I kinda cliff notes it for ya but that's the rough and dirty of it, the ships failed to do pretty much everything they were supposed to do and in the end couldn't cover the hole in the Navys future mission plans left by the down sizing of the fleet and removal of the frigates.

I got to be on the USS San Antonio during it's sea trials I was attached to a Marine amphib unit that was brought on board to see how the ship handled at full capacity
 
14 knots ?? LOL . WTF
What do you mean half jet drive & half turbine system ?

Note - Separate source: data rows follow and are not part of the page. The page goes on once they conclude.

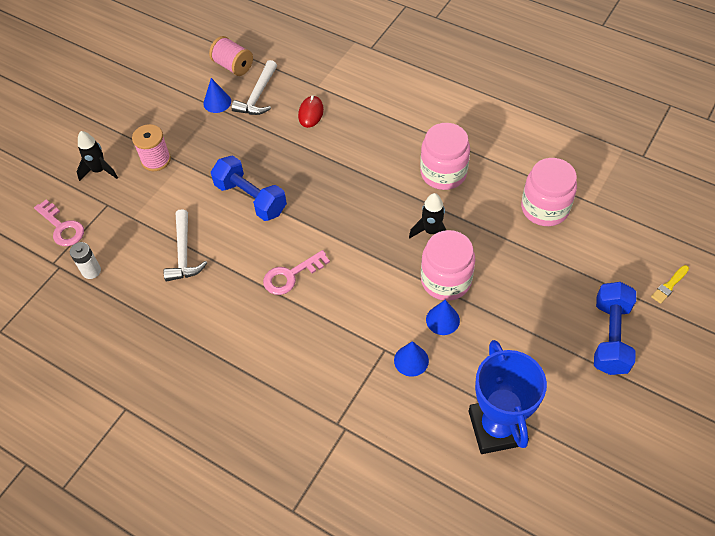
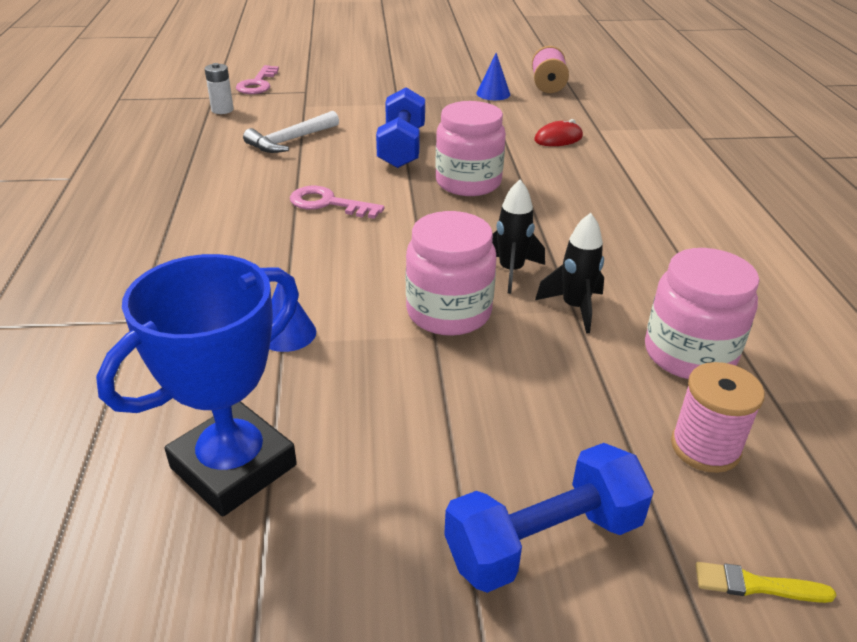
camera: 50 degrees right, 20 degrees down
(99, 171) = (339, 76): black rocket -> black rocket (574, 308)
(156, 160) = (384, 93): pink spool -> pink spool (705, 447)
(258, 96) = (533, 107): white hammer -> none
(442, 320) = (381, 335): blue cone -> none
(443, 173) = (612, 246): pink jar -> pink jar (468, 182)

I always thought the Zumwalt was just a test bed for new stealth designs and new weapon systems .
But they have 2 and a third in sea trials .
That new frigate is what they want ,

I posted this video in my Ford Class carrier thread in chit chat back when he uploaded it :

 
14 knots ?? LOL . WTF
What do you mean half jet drive & half turbine system ?

I always thought the Zumwalt was just a test bed for new stealth designs and new weapon systems .
But they have 2 and a third in sea trials .
That new frigate is what they want ,

I posted this video in my Ford Class carrier thread in chit chat back when he uploaded it :


I could be botching the terminology but the ship has two different types of propulsion systems, one similar to a jetski and a second one that I guess is more like a bow thruster but big enough to propel a ship run off diesel/gas turbine engines. The ship has a sorta of transmission system that and run the two propulsion systems together for extra speed but similar to a Ford lol the transmission system is doomed off the lot to imploded the old saying can't find them grind them and build your own.

Anyways these ships would be under way and they would engage the transmission and boom both propulsion systems down to limp mode and the ships would need to be towed in to port and taken out of the water or would limp back and spend months trying to solve the problem.

They put rules in place that the ships that werent broke couldn't engage the systems under certain circumstances. But ya these ships would become slower then the whole fleet when they were meant to be faster then most of the fleet.

As for the modular design it was like the IKEA of ships the idea was a two month turn around to swap modules the first swap took nearly a year the second 10 months.. there were countless problems they scrapped the idea all together.

As for the Zumwalt I know they have a third going into sea trials, and because the ungodly amounts of money they spent the navy is hesitant to really discuss the amount of short falls it's having they are desperately waiting for that rail gun system to be fully worked out and ready for use.

My opinion is the navy will eventually work it's way back towards surface combat ships because every country has something equally as powerful enough to take out a ship what we don't have any more is the brute force of naval gunnery to get up close in personal should we have to.